### Extracted data
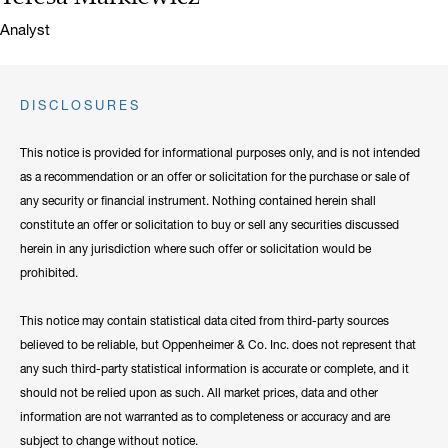
Title:
Analyst
DISCLOSURES
This notice is provided for informational purposes only, and is not intended
as a recommendation or an offer or solicitation for the purchase or sale of
any security or financial instrument. Nothing contained herein shall
constitute an offer or solicitation to buy or sell any securities discussed
herein in any jurisdiction where such offer or solicitation would be
prohibited.
This notice may contain statistical data cited from third-party sources
believed to be reliable, but Oppenheimer & Co. Inc. does not represent that
any such third-party statistical information is accurate or complete, and it
should not be relied upon as such. All market prices, data and other
information are not warranted as to completeness or accuracy and are
subject to change without notice.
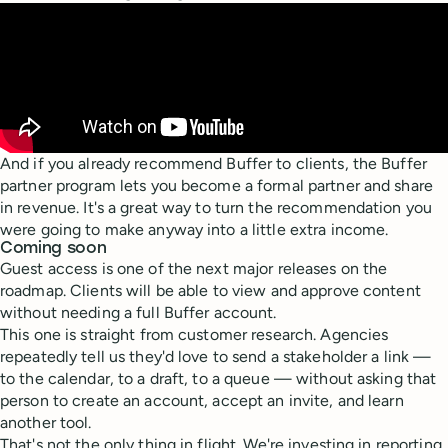
And if you already recommend Buffer to clients, the Buffer
partner program lets you become a formal partner and share
in revenue. It's a great way to turn the recommendation you
were going to make anyway into a little extra income.
Coming soon
Guest access is one of the next major releases on the
roadmap. Clients will be able to view and approve content
without needing a full Buffer account.
This one is straight from customer research. Agencies
repeatedly tell us they'd love to send a stakeholder a link —
to the calendar, to a draft, to a queue — without asking that
person to create an account, accept an invite, and learn
another tool.
That's not the only thing in flight. We're investing in reporting,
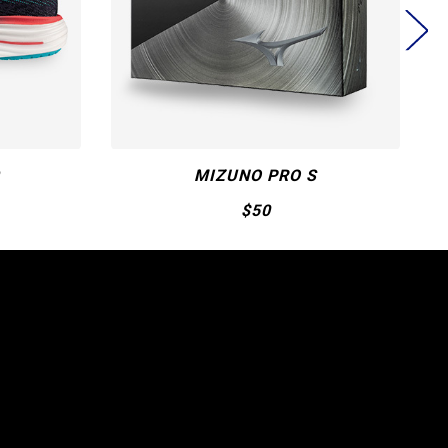
WAVE MOMENTUM 3
$190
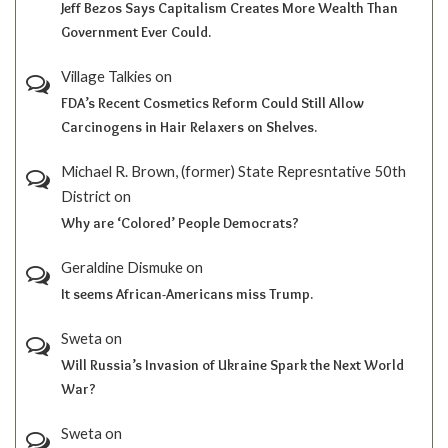
Jeff Bezos Says Capitalism Creates More Wealth Than
Government Ever Could.
Village Talkies
on
FDA’s Recent Cosmetics Reform Could Still Allow
Carcinogens in Hair Relaxers on Shelves.
Michael R. Brown, (former) State Represntative 50th
District
on
Why are ‘Colored’ People Democrats?
Geraldine Dismuke
on
It seems African-Americans miss Trump.
Sweta
on
Will Russia’s Invasion of Ukraine Spark the Next World
War?
Sweta
on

### What is being asked
Among the records above, find the lines where the word "account" appears and copy them.

### Result below
without needing a full Buffer account.
person to create an account, accept an invite, and learn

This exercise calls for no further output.